Die kleine blaugestreifte Flagge der Doktorengrube flatterte im Winde, ein Merkmal, daß Jemand darin war. Wer zuerst kam, hatte die Verpflichtung, sie zu hissen, den Uebrigen zum Zeichen.

Dr. Haller war der längste in der Doktorengrube und hieß deshalb das Kind. Obgleich noch jung an Jahren, ward er gesucht. Seine Kranken sagten, es ginge Ruhe von ihm aus, wenn er an ihr Bett träte; sie fühlten, wie das Mitleid in ihm sänne, zu helfen und zu heilen.

Dr. Addison, der Kürzeste, ward Schnellbeinchen genannt, weil er auf Treppen beängstigende Geschwindigkeit zu entwickeln verstand. Er hatte sich das in der Armenpraxis angewöhnt, bei der die Aerzte das Klettern lernen, sei es unter den Dachboden oder in höhere Aemter. Nebenbei spielte er vortrefflich Klavier. Die Beiden waren gut befreundet, konnten aber nicht leben, wenn sie nicht von Zeit zu Zeit auseinander geriethen. Einen der beliebtesten Streitgegenstände bildete die Musik. Das Kind war notenfremd, hörte aber gern zu, wenn Töne erzeugt wurden. Dagegen liebte es nicht das Reden über Musik, und wollte sich nie Mühe geben, die neuen Weisen zu ergründen, in denen mehr Philosophie als Melodie verborgen sein soll. Schnellbeinchen versuchte oft, ihn zu überzeugen, aber dann ward er eigensinnig.

Der dritte Doktorengrubenmitbewohner war der Maler Carl Himeyer, mittellang und mitteldick, Anhänger jener Richtung, deren Jünger die Bilder der alten Meister zwar hochschätzen, sie aber am liebsten so hoch hängen möchten, daß ihre eigenen Werke an die besten Plätze kämen. Er hielt wenig von Historienbildern, die er für falsch erachtete, da Natur das Wenigste daran sei. Ihm galt die Natur als Meisterin in allen Dingen der Malerei. Sie nannten ihn Carlo Dolce.

Dr.
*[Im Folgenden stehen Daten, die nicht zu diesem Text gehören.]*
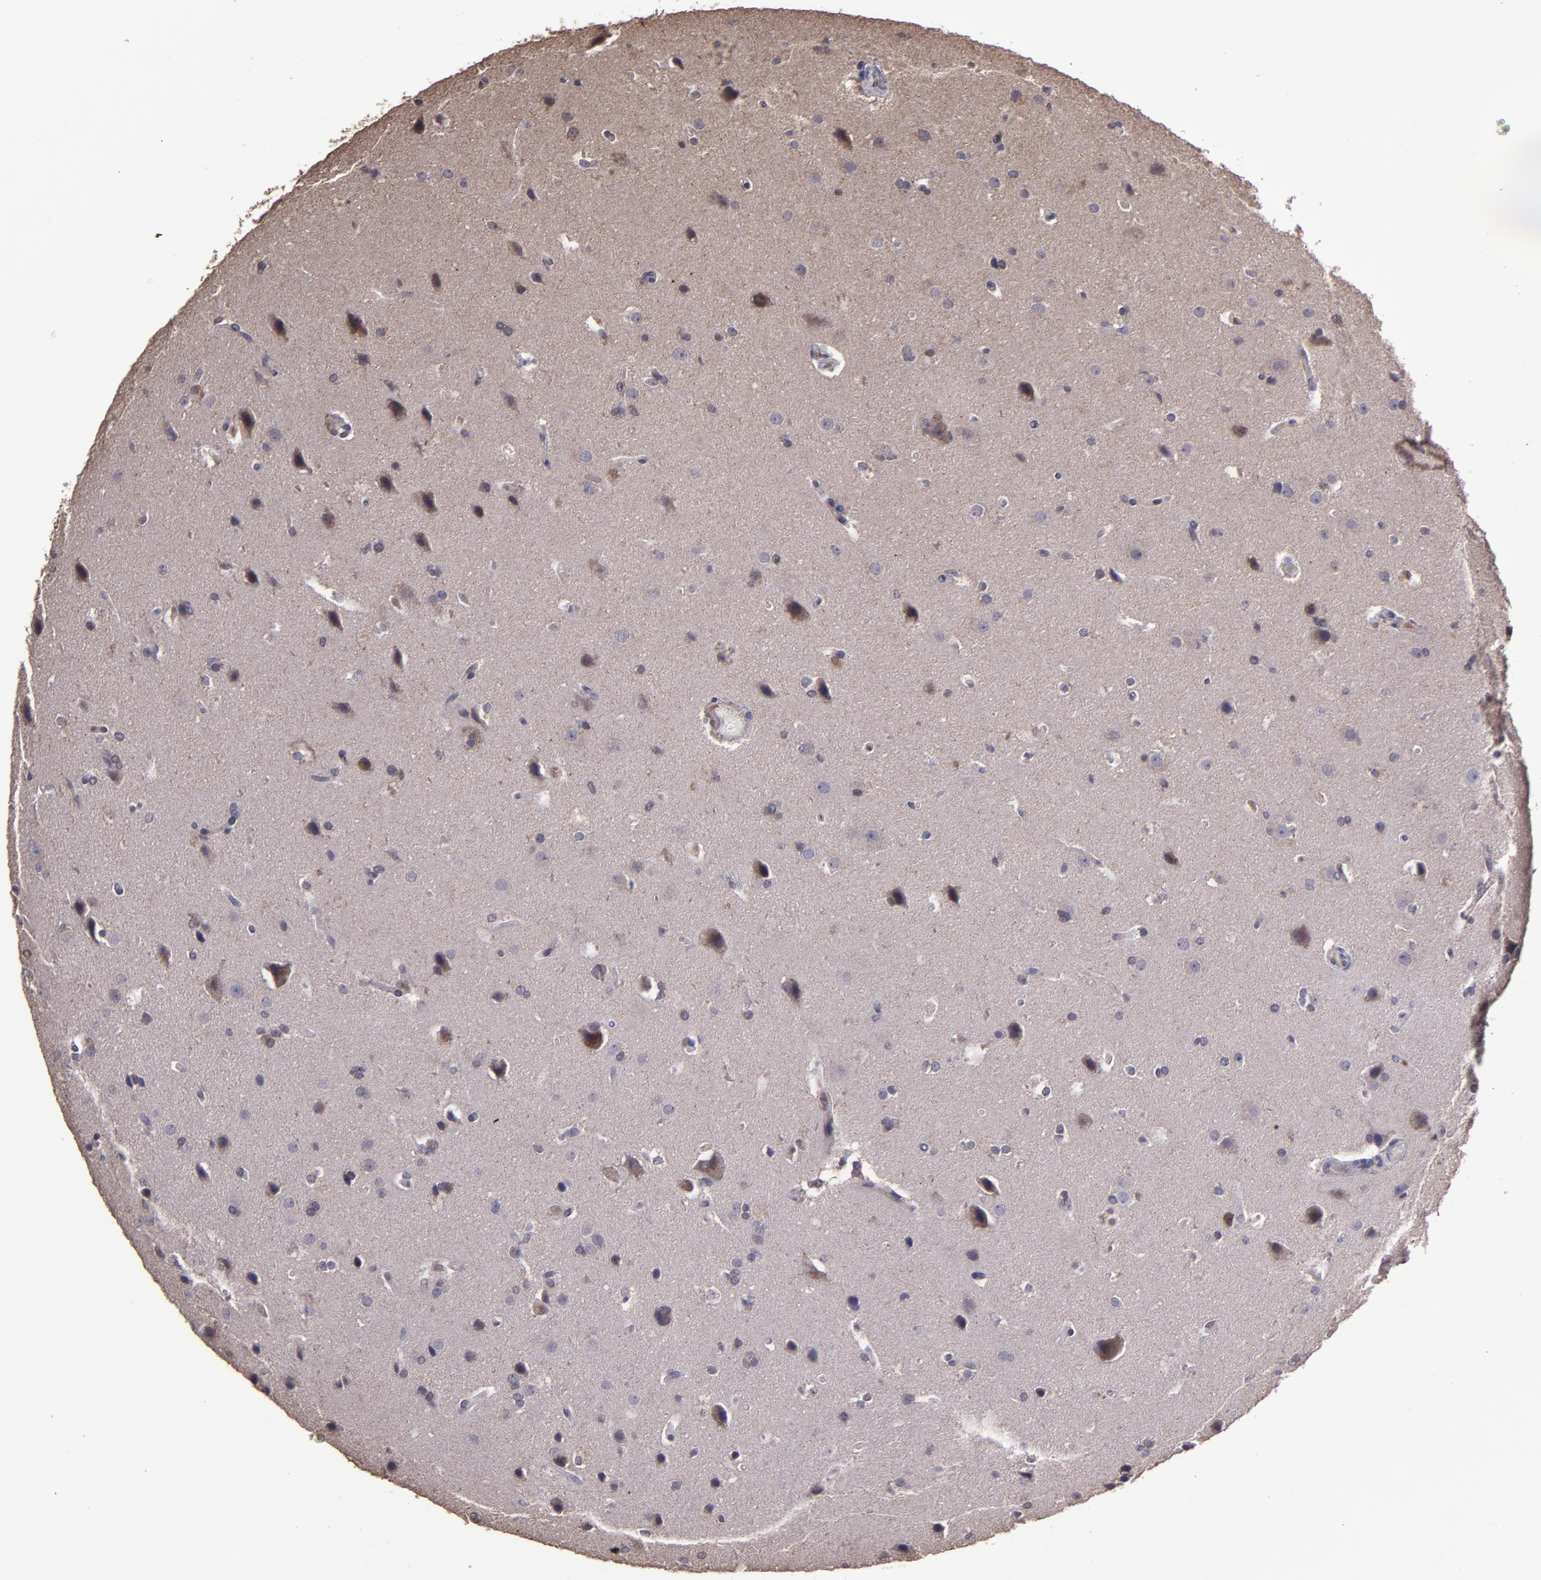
{"staining": {"intensity": "weak", "quantity": "<25%", "location": "cytoplasmic/membranous"}, "tissue": "glioma", "cell_type": "Tumor cells", "image_type": "cancer", "snomed": [{"axis": "morphology", "description": "Glioma, malignant, Low grade"}, {"axis": "topography", "description": "Cerebral cortex"}], "caption": "High power microscopy micrograph of an immunohistochemistry (IHC) histopathology image of glioma, revealing no significant staining in tumor cells.", "gene": "SERPINF2", "patient": {"sex": "female", "age": 47}}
Sattler – den körperlichen Verhältnissen nach zwischen dem Maler und Schnellbeinchen einzureihen – hatte sich selbst als Umsattler vorgestellt, weil er sein Fortkommen bei verschiedenen Wissenschaften versucht, das Reitthier aber gewechselt hatte, sobald er eingesehen, daß er es nicht bändigen würde. Der Vergleich der Wissenschaften mit Reitthieren läßt an Ehrerbietung viel zu wünschen, aber bei genauer Betrachtung ergiebt sich, daß gar Viele die einmal erwählte Wissenschaft als ihren Brot-Esel behandeln, der sie selbst und den Mehlsack schleppt, daß Manche sie als Renner zum Vorwärtsstreben gebrauchen. Und nicht Wenige, die zu spät begriffen, daß ihre Wahl eine Täuschung war, können nicht wieder herunter: des Lebens Noth schnallte das mürbe Zaumzeug. Ihre Sehnsucht erschaut lachende Gefilde, aber das Thier trottet auf wüsten Steinacker, wo die Disteln des verfehlten Berufes wachsen. Das ist denn ein trauriger Ritt.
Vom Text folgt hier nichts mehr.